WORK ORDER
Take the entries that follow and return exactly the lines from the one holding "Iniciar sesión" through the one holding "vous offrant les", both included. Nothing else is needed.

AVAILABLE RECORDS
--- START ---

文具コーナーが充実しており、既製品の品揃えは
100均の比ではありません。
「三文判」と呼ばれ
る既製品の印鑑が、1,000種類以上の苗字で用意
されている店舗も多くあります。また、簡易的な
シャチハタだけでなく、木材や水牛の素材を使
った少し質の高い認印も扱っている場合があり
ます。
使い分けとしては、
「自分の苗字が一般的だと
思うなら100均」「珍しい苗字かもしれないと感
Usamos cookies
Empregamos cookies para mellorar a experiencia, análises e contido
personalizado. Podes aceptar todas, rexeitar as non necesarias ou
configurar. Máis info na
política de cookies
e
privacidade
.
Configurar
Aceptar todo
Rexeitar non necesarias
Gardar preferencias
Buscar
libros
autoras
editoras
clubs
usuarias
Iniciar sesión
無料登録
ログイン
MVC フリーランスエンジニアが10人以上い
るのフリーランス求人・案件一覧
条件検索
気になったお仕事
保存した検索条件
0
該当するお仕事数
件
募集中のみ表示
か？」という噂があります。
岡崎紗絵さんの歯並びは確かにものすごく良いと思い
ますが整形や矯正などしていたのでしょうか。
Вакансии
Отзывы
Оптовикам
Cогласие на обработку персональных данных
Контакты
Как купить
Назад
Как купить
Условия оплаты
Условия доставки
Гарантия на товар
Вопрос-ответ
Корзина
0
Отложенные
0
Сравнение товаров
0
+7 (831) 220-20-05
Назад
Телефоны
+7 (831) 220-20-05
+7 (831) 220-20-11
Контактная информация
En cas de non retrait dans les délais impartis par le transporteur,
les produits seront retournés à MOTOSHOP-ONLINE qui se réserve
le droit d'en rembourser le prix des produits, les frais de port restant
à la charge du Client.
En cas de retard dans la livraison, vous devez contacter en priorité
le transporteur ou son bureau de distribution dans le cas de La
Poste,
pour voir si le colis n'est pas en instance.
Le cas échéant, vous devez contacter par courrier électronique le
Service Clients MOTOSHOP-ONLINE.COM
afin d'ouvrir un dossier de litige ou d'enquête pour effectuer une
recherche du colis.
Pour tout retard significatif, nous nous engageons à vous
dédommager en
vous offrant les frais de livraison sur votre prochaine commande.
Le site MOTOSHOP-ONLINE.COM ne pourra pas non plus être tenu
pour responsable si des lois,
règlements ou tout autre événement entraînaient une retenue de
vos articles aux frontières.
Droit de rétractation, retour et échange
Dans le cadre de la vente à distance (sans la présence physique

--- END ---

FINISHED TASK
Iniciar sesión
無料登録
ログイン
MVC フリーランスエンジニアが10人以上い
るのフリーランス求人・案件一覧
条件検索
気になったお仕事
保存した検索条件
0
該当するお仕事数
件
募集中のみ表示
か？」という噂があります。
岡崎紗絵さんの歯並びは確かにものすごく良いと思い
ますが整形や矯正などしていたのでしょうか。
Вакансии
Отзывы
Оптовикам
Cогласие на обработку персональных данных
Контакты
Как купить
Назад
Как купить
Условия оплаты
Условия доставки
Гарантия на товар
Вопрос-ответ
Корзина
0
Отложенные
0
Сравнение товаров
0
+7 (831) 220-20-05
Назад
Телефоны
+7 (831) 220-20-05
+7 (831) 220-20-11
Контактная информация
En cas de non retrait dans les délais impartis par le transporteur,
les produits seront retournés à MOTOSHOP-ONLINE qui se réserve
le droit d'en rembourser le prix des produits, les frais de port restant
à la charge du Client.
En cas de retard dans la livraison, vous devez contacter en priorité
le transporteur ou son bureau de distribution dans le cas de La
Poste,
pour voir si le colis n'est pas en instance.
Le cas échéant, vous devez contacter par courrier électronique le
Service Clients MOTOSHOP-ONLINE.COM
afin d'ouvrir un dossier de litige ou d'enquête pour effectuer une
recherche du colis.
Pour tout retard significatif, nous nous engageons à vous
dédommager en
vous offrant les frais de livraison sur votre prochaine commande.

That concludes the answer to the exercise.